[Written instruction] Count how many lines of the material below contain the string "this", treating uppercase and lowercase as different. Reply with the number only.
__________
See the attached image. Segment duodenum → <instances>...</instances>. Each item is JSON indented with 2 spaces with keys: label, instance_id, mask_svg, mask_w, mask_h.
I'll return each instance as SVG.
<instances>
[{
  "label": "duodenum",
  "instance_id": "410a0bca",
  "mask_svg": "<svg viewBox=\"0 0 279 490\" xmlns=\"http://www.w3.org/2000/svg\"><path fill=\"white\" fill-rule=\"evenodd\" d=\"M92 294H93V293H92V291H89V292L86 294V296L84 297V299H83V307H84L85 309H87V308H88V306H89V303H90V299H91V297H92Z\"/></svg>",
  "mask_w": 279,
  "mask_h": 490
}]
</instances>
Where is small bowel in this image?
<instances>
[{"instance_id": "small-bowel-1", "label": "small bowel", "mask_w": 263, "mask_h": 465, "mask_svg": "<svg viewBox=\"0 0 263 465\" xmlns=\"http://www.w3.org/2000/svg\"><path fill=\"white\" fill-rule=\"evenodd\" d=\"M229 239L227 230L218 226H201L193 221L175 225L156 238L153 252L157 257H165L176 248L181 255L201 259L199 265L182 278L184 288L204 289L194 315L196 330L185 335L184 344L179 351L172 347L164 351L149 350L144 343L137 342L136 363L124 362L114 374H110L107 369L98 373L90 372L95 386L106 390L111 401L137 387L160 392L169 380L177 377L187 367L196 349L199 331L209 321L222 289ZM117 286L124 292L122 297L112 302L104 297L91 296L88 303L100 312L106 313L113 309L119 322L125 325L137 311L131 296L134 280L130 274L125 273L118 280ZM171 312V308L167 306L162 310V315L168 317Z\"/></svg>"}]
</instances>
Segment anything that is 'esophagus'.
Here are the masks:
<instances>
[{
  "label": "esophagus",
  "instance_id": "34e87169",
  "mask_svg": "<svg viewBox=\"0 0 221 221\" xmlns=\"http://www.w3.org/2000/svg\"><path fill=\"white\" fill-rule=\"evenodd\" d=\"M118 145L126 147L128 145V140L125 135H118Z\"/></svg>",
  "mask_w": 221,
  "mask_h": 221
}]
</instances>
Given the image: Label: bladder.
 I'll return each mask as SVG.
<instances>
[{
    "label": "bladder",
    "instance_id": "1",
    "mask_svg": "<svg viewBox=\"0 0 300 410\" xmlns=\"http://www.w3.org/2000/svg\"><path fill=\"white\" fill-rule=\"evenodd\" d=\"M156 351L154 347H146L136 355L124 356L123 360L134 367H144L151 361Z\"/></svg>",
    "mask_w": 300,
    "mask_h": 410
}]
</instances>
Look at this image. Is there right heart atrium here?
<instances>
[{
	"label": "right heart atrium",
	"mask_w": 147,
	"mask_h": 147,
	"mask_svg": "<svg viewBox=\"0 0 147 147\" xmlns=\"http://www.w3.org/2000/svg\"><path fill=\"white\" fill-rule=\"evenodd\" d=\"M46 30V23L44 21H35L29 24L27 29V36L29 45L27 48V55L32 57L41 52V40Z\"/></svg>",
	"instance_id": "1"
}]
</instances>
__________
[Response to the task] 2